Several athletes criticized the Biden administration’s push for the inclusion of trans athletes, arguing that it threatened and damaged the independence of women’s sports.
“We are the ones who these policies are impacting. We are the victims of this ideology,” said Macy Petty, who plays volleyball at Lee University in Tennessee.
Members also pledged to take swift action to pass bills to protect women’s sports if Republicans take the House majority in November.
“I think America needs to know where every member of Congress stands on this issue whether you’re a Democrat or a Republican,” said Mr. Steube, who introduced the Protection of Women and Girls in Sports Act.
Mr.

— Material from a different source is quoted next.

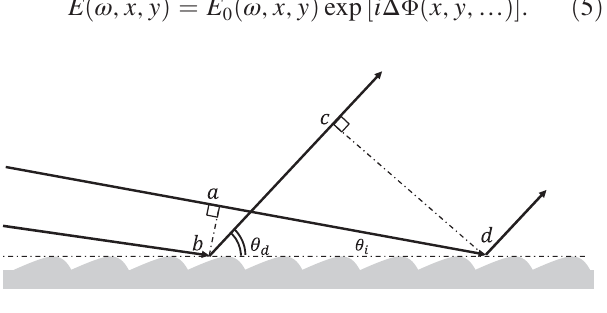
FIG. 3. Geometry of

Steube’s bill highlights that the language of sex in Title IX could be “recognized solely on a person’s reproductive biology and genetics at birth.”
The White House announced that it would make sweeping changes to Title IX to expand the rights of trans individuals and roll back a Trump-era policy of due process protections in campus-assault cases.
Education Secretary Miguel Cardona said the changes would add “sexual orientation, gender identity, and sex characteristics” to Title IX discrimination.
“I’ll continue to fight for the promise of Title IX — that every woman and girl can pursue her education and dreams free from discrimination, and every LGBTQI+ student is protected,” President Biden tweeted.